La Administración Oceánica de China informó que una imagen satelital con radio de 50 kilómetros alrededor del sitio donde se hundió el tanquero no mostraban rastros de petróleo.

La imagen contrastó con el petróleo que podía apreciarse el pasado domingo 21, cuando al menos tres áreas de derrame eran visibles en el Mar del Oriente de China.

Para este martes en total aparecían limpios poco más de 277 kilómetros cuadrados, gracias al trabajo de 71 buques que incluía patrullas marítimas chinas, naves de rescate y embarcaciones especializadas en limpieza.

El Sanchi y un transporte de contenedores chocaron el seis de enero por la noche frente a las costas de Shanghai, con toda la tripulación, 32 marineros, del tanquero muerta, mientras la correspondiente a la otra nave logró salvarse.
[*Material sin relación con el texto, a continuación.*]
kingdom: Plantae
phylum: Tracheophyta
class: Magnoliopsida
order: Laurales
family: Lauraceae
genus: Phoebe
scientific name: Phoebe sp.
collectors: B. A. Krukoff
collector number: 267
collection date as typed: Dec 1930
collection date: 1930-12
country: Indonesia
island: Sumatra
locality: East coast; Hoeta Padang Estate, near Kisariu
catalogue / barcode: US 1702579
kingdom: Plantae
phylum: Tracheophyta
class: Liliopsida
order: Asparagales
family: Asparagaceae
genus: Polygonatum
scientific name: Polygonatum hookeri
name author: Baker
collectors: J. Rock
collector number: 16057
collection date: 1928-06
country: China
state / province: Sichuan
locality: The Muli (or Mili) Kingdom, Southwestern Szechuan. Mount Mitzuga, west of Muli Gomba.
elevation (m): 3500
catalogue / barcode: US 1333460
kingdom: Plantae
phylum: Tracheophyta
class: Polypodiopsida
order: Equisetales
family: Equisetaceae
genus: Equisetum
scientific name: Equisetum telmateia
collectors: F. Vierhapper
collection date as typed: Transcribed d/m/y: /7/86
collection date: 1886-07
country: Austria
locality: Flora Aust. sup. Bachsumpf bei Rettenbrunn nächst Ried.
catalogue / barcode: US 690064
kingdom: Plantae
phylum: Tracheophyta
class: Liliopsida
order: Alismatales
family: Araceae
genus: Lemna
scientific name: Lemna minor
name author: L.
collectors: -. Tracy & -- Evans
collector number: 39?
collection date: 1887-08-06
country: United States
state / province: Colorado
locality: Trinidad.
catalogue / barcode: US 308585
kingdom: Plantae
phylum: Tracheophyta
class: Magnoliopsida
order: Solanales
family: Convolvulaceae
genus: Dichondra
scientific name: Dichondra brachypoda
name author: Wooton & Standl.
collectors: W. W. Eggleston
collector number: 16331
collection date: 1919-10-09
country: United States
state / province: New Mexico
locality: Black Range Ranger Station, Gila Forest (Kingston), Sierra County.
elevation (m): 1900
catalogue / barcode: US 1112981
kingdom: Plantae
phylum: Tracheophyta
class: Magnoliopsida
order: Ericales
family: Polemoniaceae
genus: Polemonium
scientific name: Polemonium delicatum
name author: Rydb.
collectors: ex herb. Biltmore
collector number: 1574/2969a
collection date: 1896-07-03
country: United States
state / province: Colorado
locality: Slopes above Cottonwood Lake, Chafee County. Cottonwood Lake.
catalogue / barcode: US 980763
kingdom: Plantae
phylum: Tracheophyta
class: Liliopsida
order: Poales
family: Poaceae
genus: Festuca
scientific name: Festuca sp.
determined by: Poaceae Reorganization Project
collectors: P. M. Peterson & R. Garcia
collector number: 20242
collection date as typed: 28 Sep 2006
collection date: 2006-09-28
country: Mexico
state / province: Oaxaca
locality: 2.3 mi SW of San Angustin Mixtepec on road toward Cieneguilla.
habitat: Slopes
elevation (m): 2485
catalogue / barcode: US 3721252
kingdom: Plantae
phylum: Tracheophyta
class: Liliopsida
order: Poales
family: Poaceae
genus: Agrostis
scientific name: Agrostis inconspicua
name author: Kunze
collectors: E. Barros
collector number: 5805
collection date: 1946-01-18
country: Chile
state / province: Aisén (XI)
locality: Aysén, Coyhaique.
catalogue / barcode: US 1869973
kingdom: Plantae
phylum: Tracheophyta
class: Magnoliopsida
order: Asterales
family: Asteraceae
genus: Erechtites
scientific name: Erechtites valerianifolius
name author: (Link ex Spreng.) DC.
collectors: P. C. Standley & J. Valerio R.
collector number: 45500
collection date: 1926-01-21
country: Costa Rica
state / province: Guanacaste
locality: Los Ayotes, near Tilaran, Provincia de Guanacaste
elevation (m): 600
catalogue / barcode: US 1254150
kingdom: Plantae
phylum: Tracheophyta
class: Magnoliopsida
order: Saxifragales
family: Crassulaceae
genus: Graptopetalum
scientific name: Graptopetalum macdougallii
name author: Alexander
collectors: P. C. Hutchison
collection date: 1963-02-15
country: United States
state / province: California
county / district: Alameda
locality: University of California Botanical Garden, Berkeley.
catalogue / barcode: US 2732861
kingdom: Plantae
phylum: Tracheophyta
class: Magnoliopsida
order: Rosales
Este jueves también se conoció que autoridades marítimas de China, Panamá, Irán y Hong Kong firmaron un acuerdo para realizar la investigación conjunta del accidente.

El transporte iraní transportaba 136 mil toneladas de condensados, una clase ultra ligera de petróleo.

En tanto en Teherán la agencia iraní Mehrn señaló que ya fueron abiertas las cajas donde se encuentran registrados los datos de navegación del Sanchi, a fin de determinar las causas de la colisión.

Alireza Irvash, cónsul de Irán en Shanghai, advirtió que el análisis de los datos llevará algún tiempo.

También indicó que se realizan exámenes de ADN a muestras tomadas de los tres cuerpos rescatados de la colisión, a fin de entregar los restos a sus familiares.